요청>
아래 기록 전체에서 "Volvo" 부분을 모두 "Toyota" 표기로 바꿔서 다시 적어 주세요. 나머지는 한 글자도 바꾸지 마세요.

제공 자료>
____________

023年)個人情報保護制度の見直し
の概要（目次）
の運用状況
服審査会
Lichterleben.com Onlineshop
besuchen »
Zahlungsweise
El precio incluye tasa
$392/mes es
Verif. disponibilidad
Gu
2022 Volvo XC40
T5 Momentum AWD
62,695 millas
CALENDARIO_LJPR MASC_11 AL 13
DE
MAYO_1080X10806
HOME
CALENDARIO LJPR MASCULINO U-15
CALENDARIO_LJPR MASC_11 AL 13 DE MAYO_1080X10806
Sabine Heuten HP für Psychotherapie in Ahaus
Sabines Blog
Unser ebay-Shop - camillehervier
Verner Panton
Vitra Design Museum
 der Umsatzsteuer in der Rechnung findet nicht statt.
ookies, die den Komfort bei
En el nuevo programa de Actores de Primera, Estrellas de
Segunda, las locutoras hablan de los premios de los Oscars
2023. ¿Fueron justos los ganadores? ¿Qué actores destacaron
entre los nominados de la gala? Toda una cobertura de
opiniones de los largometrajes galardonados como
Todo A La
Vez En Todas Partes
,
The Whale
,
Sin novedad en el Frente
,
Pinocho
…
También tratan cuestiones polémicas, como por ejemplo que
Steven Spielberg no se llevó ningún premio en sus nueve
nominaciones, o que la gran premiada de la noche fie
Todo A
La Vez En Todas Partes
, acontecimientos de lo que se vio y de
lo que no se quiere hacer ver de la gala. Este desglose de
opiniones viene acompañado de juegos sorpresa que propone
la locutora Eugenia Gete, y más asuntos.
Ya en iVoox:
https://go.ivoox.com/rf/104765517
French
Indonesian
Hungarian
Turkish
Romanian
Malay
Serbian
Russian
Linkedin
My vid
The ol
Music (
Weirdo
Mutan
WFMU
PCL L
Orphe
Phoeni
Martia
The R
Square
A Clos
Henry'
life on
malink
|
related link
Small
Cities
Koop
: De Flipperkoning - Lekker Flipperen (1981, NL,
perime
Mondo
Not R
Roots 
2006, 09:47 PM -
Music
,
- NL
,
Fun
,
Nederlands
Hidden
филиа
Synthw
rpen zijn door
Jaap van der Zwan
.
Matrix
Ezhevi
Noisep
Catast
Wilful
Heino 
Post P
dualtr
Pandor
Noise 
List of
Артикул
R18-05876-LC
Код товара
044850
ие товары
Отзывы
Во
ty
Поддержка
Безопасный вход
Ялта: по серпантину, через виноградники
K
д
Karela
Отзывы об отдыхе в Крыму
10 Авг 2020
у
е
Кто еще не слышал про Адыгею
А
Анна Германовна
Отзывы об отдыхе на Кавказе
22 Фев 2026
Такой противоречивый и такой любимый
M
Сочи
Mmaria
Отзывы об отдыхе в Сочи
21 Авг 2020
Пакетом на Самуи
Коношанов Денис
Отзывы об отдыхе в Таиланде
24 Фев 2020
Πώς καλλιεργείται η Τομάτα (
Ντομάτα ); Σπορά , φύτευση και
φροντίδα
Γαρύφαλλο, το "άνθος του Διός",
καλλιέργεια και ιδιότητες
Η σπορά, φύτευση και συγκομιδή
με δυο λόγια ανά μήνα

____________

문제 풀이>
023年)個人情報保護制度の見直し
の概要（目次）
の運用状況
服審査会
Lichterleben.com Onlineshop
besuchen »
Zahlungsweise
El precio incluye tasa
$392/mes es
Verif. disponibilidad
Gu
2022 Toyota XC40
T5 Momentum AWD
62,695 millas
CALENDARIO_LJPR MASC_11 AL 13
DE
MAYO_1080X10806
HOME
CALENDARIO LJPR MASCULINO U-15
CALENDARIO_LJPR MASC_11 AL 13 DE MAYO_1080X10806
Sabine Heuten HP für Psychotherapie in Ahaus
Sabines Blog
Unser ebay-Shop - camillehervier
Verner Panton
Vitra Design Museum
 der Umsatzsteuer in der Rechnung findet nicht statt.
ookies, die den Komfort bei
En el nuevo programa de Actores de Primera, Estrellas de
Segunda, las locutoras hablan de los premios de los Oscars
2023. ¿Fueron justos los ganadores? ¿Qué actores destacaron
entre los nominados de la gala? Toda una cobertura de
opiniones de los largometrajes galardonados como
Todo A La
Vez En Todas Partes
,
The Whale
,
Sin novedad en el Frente
,
Pinocho
…
También tratan cuestiones polémicas, como por ejemplo que
Steven Spielberg no se llevó ningún premio en sus nueve
nominaciones, o que la gran premiada de la noche fie
Todo A
La Vez En Todas Partes
, acontecimientos de lo que se vio y de
lo que no se quiere hacer ver de la gala. Este desglose de
opiniones viene acompañado de juegos sorpresa que propone
la locutora Eugenia Gete, y más asuntos.
Ya en iVoox:
https://go.ivoox.com/rf/104765517
French
Indonesian
Hungarian
Turkish
Romanian
Malay
Serbian
Russian
Linkedin
My vid
The ol
Music (
Weirdo
Mutan
WFMU
PCL L
Orphe
Phoeni
Martia
The R
Square
A Clos
Henry'
life on
malink
|
related link
Small
Cities
Koop
: De Flipperkoning - Lekker Flipperen (1981, NL,
perime
Mondo
Not R
Roots 
2006, 09:47 PM -
Music
,
- NL
,
Fun
,
Nederlands
Hidden
филиа
Synthw
rpen zijn door
Jaap van der Zwan
.
Matrix
Ezhevi
Noisep
Catast
Wilful
Heino 
Post P
dualtr
Pandor
Noise 
List of
Артикул
R18-05876-LC
Код товара
044850
ие товары
Отзывы
Во
ty
Поддержка
Безопасный вход
Ялта: по серпантину, через виноградники
K
д
Karela
Отзывы об отдыхе в Крыму
10 Авг 2020
у
е
Кто еще не слышал про Адыгею
А
Анна Германовна
Отзывы об отдыхе на Кавказе
22 Фев 2026
Такой противоречивый и такой любимый
M
Сочи
Mmaria
Отзывы об отдыхе в Сочи
21 Авг 2020
Пакетом на Самуи
Коношанов Денис
Отзывы об отдыхе в Таиланде
24 Фев 2020
Πώς καλλιεργείται η Τομάτα (
Ντομάτα ); Σπορά , φύτευση και
φροντίδα
Γαρύφαλλο, το "άνθος του Διός",
καλλιέργεια και ιδιότητες
Η σπορά, φύτευση και συγκομιδή
με δυο λόγια ανά μήνα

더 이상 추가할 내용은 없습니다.